(Data entries)

###

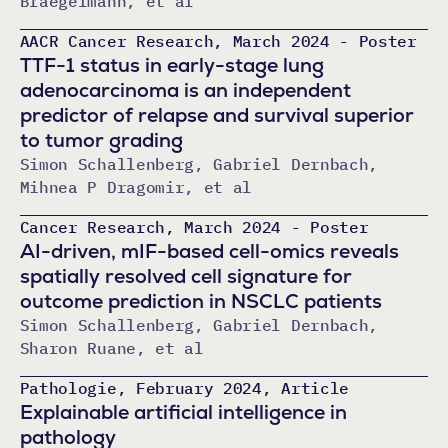
Braegelmann, et al
AACR Cancer Research, March 2024 - Poster
TTF-1 status in early-stage lung
adenocarcinoma is an independent
predictor of relapse and survival superior
to tumor grading
Simon Schallenberg, Gabriel Dernbach,
Mihnea P Dragomir, et al
Cancer Research, March 2024 - Poster
AI-driven, mIF-based cell-omics reveals
spatially resolved cell signature for
outcome prediction in NSCLC patients
Simon Schallenberg, Gabriel Dernbach,
Sharon Ruane, et al
Pathologie, February 2024, Article
Explainable artificial intelligence in
pathology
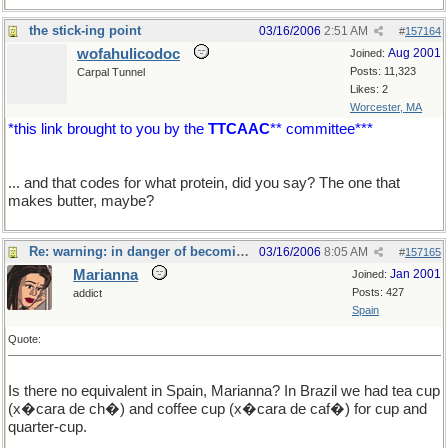
the stick-ing point
03/16/2006
2:51 AM
#
157164
wofahulicodoc
Aug 2001
Joined:
Posts: 11,323
Carpal Tunnel
Likes: 2
Worcester, MA
*this link brought to you by the
TTCAAC
** committee***
... and that codes for what protein, did you say? The one that
makes butter, maybe?
Re: warning: in danger of becoming a food thread
03/16/2006
8:05 AM
#
157165
Marianna
Jan 2001
Joined:
Posts: 427
addict
Spain
Quote:
Is there no equivalent in Spain, Marianna? In Brazil we had tea cup
(x�cara de ch�) and coffee cup (x�cara de caf�) for cup and
quarter-cup.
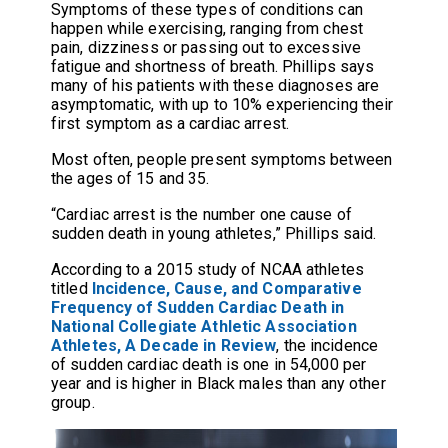
Symptoms of these types of conditions can
happen while exercising, ranging from chest
pain, dizziness or passing out to excessive
fatigue and shortness of breath. Phillips says
many of his patients with these diagnoses are
asymptomatic, with up to 10% experiencing their
first symptom as a cardiac arrest.
Most often, people present symptoms between
the ages of 15 and 35.
“Cardiac arrest is the number one cause of
sudden death in young athletes,” Phillips said.
According to a 2015 study of NCAA athletes
titled
Incidence, Cause, and Comparative
Frequency of Sudden Cardiac Death in
National Collegiate Athletic Association
Athletes, A Decade in Review
, the incidence
of sudden cardiac death is one in 54,000 per
year and is higher in Black males than any other
group.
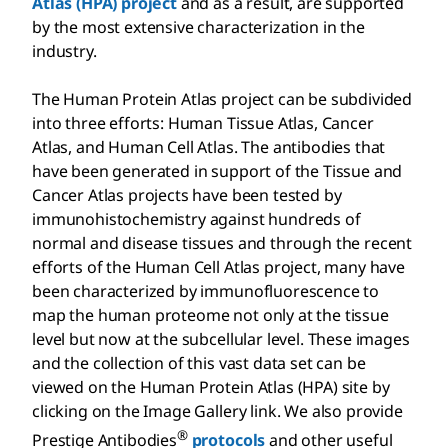
Atlas (HPA) project
and as a result, are supported
by the most extensive characterization in the
industry.
The Human Protein Atlas project can be subdivided
into three efforts: Human Tissue Atlas, Cancer
Atlas, and Human Cell Atlas. The antibodies that
have been generated in support of the Tissue and
Cancer Atlas projects have been tested by
immunohistochemistry against hundreds of
normal and disease tissues and through the recent
efforts of the Human Cell Atlas project, many have
been characterized by immunofluorescence to
map the human proteome not only at the tissue
level but now at the subcellular level. These images
and the collection of this vast data set can be
viewed on the Human Protein Atlas (HPA) site by
clicking on the Image Gallery link. We also provide
®
Prestige Antibodies
protocols
and other useful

###

## PROBLEM DETAILS
Every line above that has the string "link" needs to be copied.

## SOLUTION TO THIS TASK
*this link brought to you by the
clicking on the Image Gallery link. We also provide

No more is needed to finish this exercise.